Lenders Discuss Ways To Tailor Credit Scoring For Mortgage Banks

With credit scoring now in wider use, customizing the technology to mortgage companies' needs has become a top priority in the industry.

Reviewing credit scores can seem like a "house of mirrors," acknowledged David Shellenberger, product manager at Fair, Isaac & Co., at a forum sponsored by the firm this week.

Interest in a borrower's credit risk can come from a number of sources, including brokers, insurance companies, banks and thrifts, rating agencies, servicers, and investors. As a result, borrowers are often scored many times and from many perspectives, Mr. Shellenberger said.

"A lot of the mortgage industry still doesn't understand how scores relate to performance," said Dan Feshback, president and chief executive officer of Mortgage Information Corp., San Francisco.

While consumer lenders have used credit scoring for some time, the mortgage world started to incorporate credit reports in 1995 when Fannie Mae and Freddie Mac began requiring that Fair, Isaac credit bureau risk scores, or Fico scores, be used to evaluate the loans the two companies bought from lenders.

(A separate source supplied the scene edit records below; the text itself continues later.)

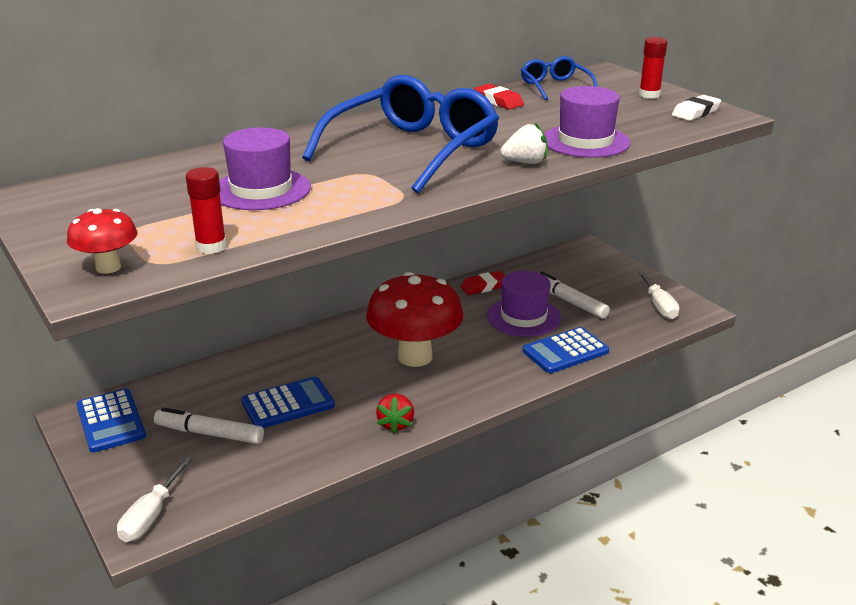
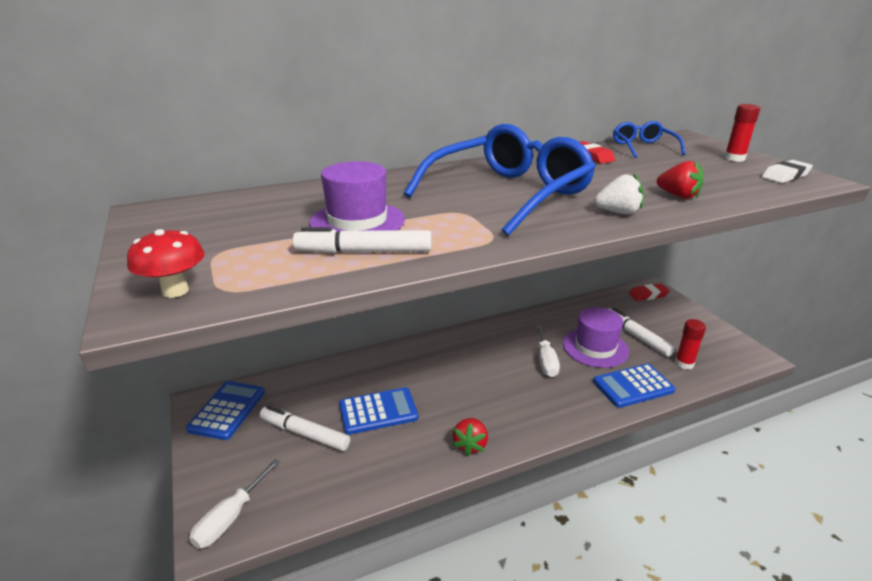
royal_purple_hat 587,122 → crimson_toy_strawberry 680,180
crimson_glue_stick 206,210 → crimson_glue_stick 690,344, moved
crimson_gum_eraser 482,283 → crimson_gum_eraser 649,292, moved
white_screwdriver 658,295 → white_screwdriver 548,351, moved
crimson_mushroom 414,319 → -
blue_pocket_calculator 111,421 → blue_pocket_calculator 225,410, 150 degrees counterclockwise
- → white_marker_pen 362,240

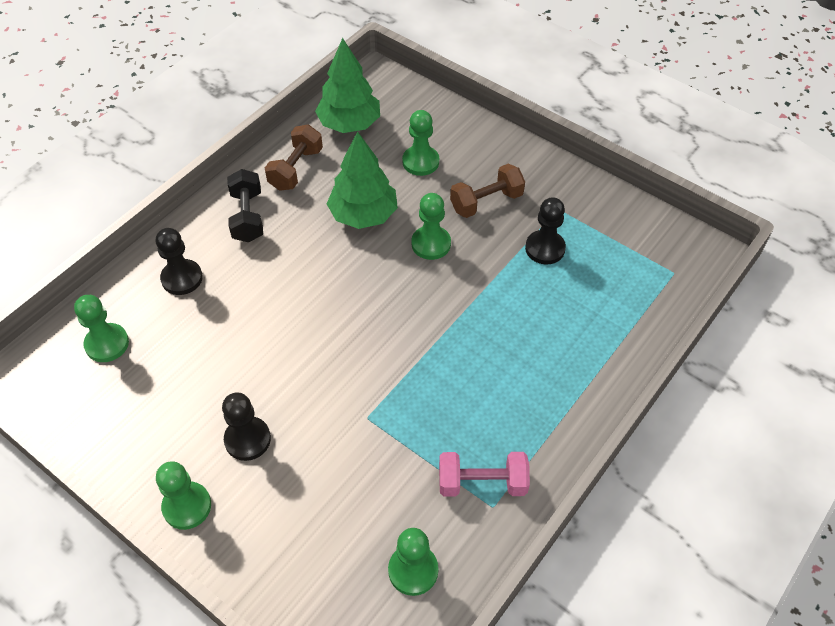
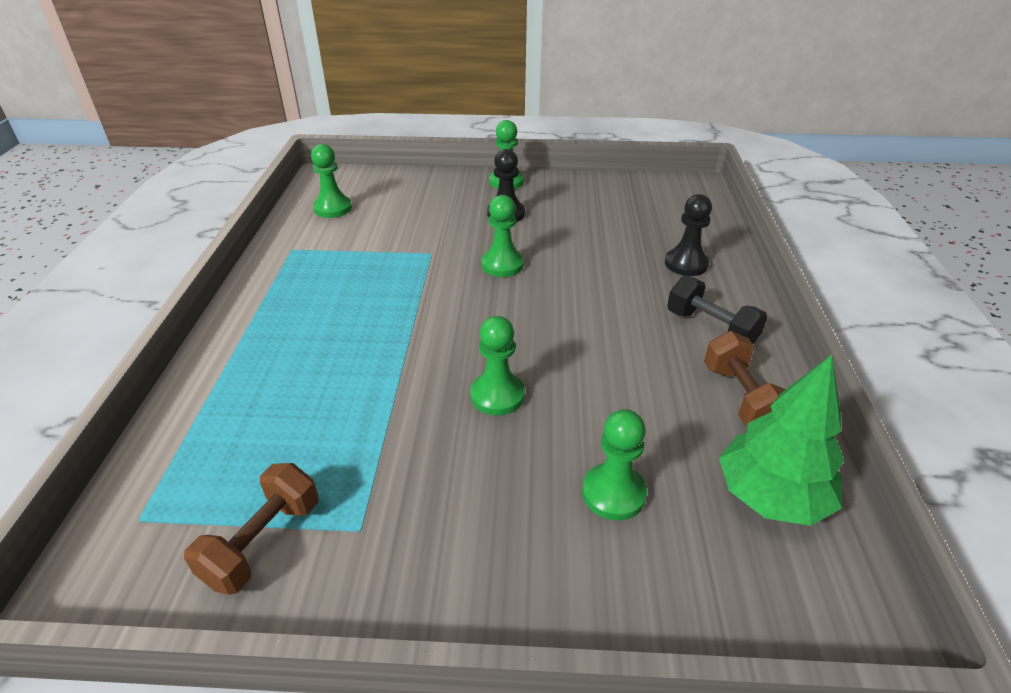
green_toy_tree 362,180 → -
brown_free_weight 487,191 → brown_free_weight 251,529, moved
ebony_chess_pawn 545,230 → -
green_chess_pawn 101,328 → green_chess_pawn 502,236, moved
rose-pink_free_weight 484,474 → -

A credit score is a snapshot of an individual's credit profile, Mr. Shellenberger said. It incorporates a summary of all the data on a credit report into an index that tells the propensity of a borrower to pay bills.

Mortgage companies are moving toward "a systematic approach to assessing the credit that they do," said Ken A. Palla, mortgage industry initiative manager at Fair, Isaac. Credit risk management is coming into the picture as companies are increasingly hiring credit risk employees, he said.

Credit bureau risk scores rank borrowers based on the likelihood they will repay all their credit obligations, but more specialized scores are available to rank borrowers by the likelihood of repaying mortgage obligations.

Lenders may use pooled-data scoring models, which predict behavior based on data provided by numerous lenders, or custom scoring models based on their own data.

The latter models have more predictive power, but some lenders do not have enough data on their own borrowers to create them. A minimum of 1,000 defaulted loans is required to develop the model.

Mr. Palla said use of models is becoming more prevalent as lenders venture into high-loan-to-value mortgages and other new products.

Richard A. Craine, assistant vice president of support services at United Companies Funding Inc., said his Bloomington, Minn., company hopes to use scoring technology to identify "a segment of the population that will perform strongly for us."

Marco A. Del Hierro Caraza, risk manager for mortgage and auto lending at Banco Nacional de Mexico, came to the conference to improve his bank's behavioral scoring model.

"We are allocating a lot of resources into behavior scoring since our biggest concern is still the collections," as opposed to the volume of new loans, he said.

But Mr. Del Hierro Caraza said credit scoring lets the bank's credit analysts decide whether to grant loans and is "a way to maximize our resources to keep the costs down.

"We don't have to have an army of credit analysts looking through every application," he said.